Piggybacking somewhat off of Glenn Rosen’s post, Is Your Association Manager Practicing Law Without a License, this post addresses whether Florida community association managers should be adjusting insurance claims. I recently encountered a situation where a community association manager’s de facto adjustment of an insurance claim jeopardized the insured’s recovery. Distinct skill sets and separate licensing requirements surround the community association management and public adjusting professions, so it seems to me that the professions should rarely (if ever) be blurred.

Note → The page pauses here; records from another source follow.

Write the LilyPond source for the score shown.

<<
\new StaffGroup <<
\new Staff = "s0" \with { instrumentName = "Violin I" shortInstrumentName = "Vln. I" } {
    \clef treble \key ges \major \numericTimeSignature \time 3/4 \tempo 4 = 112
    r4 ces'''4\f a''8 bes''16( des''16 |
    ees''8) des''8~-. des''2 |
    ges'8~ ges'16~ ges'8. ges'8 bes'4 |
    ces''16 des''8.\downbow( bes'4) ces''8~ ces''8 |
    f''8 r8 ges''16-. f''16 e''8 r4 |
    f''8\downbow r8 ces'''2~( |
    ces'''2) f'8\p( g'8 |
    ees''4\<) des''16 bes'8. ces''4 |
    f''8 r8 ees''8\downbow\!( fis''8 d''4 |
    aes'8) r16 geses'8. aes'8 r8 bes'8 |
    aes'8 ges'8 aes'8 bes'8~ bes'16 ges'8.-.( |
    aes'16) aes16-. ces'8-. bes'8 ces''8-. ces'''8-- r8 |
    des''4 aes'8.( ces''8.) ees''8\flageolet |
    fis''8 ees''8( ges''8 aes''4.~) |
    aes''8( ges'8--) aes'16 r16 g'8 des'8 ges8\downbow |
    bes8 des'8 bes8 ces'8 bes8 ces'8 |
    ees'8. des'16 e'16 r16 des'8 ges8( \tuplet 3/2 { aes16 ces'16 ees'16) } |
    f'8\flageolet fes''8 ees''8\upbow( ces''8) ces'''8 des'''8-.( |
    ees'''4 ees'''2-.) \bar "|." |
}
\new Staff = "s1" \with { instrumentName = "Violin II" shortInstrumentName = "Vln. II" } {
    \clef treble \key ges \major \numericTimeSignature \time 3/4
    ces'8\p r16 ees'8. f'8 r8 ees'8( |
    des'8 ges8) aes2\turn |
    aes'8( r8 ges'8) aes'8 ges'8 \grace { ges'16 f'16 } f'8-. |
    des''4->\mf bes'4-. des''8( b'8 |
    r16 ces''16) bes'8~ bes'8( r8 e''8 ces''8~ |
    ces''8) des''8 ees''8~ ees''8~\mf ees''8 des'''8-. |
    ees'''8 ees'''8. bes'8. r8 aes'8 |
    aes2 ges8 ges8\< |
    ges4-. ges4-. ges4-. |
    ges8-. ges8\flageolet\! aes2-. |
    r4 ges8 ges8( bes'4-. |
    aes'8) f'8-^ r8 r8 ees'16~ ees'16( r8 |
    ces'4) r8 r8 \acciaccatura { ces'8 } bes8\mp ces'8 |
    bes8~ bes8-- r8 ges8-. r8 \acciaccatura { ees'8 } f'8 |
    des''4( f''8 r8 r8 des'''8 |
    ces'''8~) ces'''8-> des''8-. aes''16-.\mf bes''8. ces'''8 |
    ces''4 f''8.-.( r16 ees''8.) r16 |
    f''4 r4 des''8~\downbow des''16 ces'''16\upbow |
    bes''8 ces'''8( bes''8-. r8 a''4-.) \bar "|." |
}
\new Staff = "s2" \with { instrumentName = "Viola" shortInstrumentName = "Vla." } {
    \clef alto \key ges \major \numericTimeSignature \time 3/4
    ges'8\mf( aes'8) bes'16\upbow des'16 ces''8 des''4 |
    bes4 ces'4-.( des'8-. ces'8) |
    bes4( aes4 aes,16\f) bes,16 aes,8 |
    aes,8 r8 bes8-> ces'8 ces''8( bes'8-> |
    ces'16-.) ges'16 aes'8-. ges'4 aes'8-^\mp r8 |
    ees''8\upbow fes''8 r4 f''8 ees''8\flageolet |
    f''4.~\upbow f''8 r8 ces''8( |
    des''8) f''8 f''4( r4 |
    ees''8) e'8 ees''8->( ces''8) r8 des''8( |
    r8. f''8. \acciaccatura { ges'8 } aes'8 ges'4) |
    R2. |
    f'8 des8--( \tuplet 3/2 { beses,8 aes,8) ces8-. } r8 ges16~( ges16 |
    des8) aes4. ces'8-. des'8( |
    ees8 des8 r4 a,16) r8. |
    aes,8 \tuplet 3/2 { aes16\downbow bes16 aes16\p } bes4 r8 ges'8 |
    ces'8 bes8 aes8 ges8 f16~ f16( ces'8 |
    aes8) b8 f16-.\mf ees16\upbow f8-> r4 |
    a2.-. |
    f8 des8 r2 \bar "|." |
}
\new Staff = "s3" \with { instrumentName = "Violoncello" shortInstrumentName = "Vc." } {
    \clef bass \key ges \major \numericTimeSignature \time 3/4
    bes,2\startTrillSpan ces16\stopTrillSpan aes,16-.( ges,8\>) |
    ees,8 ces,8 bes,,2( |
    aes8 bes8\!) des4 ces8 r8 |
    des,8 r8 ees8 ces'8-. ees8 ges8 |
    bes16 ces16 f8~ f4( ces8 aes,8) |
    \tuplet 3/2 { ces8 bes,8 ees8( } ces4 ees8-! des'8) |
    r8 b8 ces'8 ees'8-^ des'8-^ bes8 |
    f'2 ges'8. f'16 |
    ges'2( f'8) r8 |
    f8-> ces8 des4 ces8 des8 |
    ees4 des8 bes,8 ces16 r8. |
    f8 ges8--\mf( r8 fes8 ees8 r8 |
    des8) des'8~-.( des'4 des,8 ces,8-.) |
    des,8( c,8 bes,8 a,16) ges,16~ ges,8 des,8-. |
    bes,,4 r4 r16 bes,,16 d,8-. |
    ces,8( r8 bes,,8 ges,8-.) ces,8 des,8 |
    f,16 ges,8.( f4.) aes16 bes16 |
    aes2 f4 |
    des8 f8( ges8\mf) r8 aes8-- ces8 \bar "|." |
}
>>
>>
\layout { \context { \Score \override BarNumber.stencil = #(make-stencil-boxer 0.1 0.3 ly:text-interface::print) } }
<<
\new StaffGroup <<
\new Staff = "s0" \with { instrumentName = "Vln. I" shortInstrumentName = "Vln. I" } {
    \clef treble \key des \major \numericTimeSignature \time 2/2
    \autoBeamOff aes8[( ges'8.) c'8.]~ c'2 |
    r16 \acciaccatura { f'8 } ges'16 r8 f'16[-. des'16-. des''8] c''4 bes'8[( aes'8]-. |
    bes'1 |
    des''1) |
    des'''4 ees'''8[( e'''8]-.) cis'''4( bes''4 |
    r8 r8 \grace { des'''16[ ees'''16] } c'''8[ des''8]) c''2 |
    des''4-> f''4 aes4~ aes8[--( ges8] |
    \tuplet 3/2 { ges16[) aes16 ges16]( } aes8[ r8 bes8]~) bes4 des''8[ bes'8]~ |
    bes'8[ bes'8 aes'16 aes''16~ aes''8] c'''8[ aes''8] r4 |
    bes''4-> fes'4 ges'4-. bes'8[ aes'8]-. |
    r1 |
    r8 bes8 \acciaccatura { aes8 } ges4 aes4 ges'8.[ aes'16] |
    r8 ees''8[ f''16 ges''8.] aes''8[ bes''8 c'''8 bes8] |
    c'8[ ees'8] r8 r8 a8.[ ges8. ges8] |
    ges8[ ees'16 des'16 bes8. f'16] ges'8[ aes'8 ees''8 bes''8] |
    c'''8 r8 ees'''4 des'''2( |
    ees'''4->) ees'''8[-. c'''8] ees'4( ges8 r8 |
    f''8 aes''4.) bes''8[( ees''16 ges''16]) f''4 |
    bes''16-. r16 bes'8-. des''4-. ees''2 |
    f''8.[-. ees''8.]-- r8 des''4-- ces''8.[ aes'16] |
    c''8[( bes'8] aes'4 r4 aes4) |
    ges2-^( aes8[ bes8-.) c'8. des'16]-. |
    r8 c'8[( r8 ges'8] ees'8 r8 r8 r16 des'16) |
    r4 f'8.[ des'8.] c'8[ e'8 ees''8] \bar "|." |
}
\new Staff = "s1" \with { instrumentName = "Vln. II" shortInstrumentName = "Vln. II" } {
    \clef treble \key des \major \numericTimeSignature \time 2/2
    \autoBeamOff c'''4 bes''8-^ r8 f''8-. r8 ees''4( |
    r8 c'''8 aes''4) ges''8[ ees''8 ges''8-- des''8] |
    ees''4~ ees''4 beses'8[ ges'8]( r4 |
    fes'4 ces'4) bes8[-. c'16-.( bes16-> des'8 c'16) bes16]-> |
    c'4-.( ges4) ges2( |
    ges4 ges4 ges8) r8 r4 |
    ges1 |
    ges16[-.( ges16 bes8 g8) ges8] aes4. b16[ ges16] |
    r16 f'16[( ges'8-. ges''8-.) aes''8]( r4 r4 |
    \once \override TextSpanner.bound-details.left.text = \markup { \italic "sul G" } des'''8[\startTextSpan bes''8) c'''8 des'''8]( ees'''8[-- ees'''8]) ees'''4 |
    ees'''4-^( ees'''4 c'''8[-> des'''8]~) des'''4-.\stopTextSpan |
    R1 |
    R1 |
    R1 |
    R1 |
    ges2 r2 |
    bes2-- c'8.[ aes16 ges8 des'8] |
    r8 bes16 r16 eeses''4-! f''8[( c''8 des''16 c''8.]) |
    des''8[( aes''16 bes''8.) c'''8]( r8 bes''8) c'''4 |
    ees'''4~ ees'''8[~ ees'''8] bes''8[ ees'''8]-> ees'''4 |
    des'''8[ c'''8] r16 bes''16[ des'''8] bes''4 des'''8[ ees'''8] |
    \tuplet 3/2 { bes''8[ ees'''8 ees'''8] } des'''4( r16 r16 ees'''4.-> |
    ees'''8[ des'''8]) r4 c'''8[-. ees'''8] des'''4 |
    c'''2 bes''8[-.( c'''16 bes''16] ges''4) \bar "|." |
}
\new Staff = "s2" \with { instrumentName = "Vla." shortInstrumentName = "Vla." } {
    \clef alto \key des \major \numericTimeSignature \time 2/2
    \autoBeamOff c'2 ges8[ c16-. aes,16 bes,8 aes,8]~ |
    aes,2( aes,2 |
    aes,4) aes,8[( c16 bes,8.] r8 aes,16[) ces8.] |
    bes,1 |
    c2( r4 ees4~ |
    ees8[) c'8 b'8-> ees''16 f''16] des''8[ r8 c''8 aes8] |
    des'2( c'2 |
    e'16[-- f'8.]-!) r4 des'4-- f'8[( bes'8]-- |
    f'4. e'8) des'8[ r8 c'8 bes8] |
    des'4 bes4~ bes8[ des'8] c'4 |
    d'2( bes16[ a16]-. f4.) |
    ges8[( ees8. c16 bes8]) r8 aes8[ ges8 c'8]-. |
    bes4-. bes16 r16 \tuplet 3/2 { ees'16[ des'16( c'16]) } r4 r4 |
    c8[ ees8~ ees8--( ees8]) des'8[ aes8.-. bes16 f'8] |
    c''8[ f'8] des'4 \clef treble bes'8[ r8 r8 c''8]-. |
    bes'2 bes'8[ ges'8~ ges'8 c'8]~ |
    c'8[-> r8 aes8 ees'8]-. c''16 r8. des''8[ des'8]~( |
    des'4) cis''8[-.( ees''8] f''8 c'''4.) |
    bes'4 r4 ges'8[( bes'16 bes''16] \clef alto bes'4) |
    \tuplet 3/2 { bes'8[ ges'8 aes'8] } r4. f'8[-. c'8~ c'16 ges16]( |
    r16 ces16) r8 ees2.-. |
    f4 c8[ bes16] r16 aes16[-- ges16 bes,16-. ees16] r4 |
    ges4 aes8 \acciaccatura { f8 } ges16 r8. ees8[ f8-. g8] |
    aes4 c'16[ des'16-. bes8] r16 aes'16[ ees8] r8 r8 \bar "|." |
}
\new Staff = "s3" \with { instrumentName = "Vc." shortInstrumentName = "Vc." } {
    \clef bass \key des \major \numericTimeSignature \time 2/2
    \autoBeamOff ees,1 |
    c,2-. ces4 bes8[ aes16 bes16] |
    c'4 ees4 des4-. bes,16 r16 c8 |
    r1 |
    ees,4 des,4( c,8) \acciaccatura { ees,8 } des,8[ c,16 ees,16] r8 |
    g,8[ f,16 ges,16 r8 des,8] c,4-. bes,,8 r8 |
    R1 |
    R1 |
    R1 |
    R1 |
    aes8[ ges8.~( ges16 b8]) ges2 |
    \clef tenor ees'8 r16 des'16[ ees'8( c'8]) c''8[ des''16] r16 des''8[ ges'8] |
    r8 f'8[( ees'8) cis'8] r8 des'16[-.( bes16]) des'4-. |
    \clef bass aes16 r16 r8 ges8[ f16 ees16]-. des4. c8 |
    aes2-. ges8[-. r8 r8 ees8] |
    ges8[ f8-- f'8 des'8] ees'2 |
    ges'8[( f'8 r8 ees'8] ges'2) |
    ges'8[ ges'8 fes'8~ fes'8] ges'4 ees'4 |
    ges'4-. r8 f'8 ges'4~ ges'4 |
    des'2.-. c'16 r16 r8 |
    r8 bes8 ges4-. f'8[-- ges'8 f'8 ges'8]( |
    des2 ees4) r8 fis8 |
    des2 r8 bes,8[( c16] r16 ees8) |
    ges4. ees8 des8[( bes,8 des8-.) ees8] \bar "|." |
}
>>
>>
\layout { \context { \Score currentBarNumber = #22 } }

As for community association managers, Section 468.436(2)(a) of the Florida Statutes brings Section 455.227(1) of the Florida Statutes into play. And Section 455.227(1)(o) prohibits “[p]racticing or offering to practice beyond the scope permitted by law or accepting and performing professional responsibilities the licensee knows, or has reason to know, the licensee is not competent to perform.” As for public adjusters, community association managers may come in handy during the adjustment of a claim (e.g., access to the property for inspections, knowledge of the peril that caused damage, knowledge of the property’s physical condition before and after a peril, access to the community’s repair / maintenance records), but be mindful of this – “[t]he public adjuster shall ensure that if a contractor, architect, engineer, or other professional is used in formulating estimates or otherwise participates in the adjustment of the claim, the professional shall be licensed by the Florida Department of Business and Professional Regulation.”1 Part VIII of Chapter 468 of the Florida Statutes addresses community association manager licensing.
Moral of the story – lest you wish to get yourself and/or your client (the community property owner and policyholder) in a dicey situation, stick to practicing what you are qualified to and licensed to practice.
1 Fla. Admin. Code § 69B-220.201(4)(c) (emphasis added).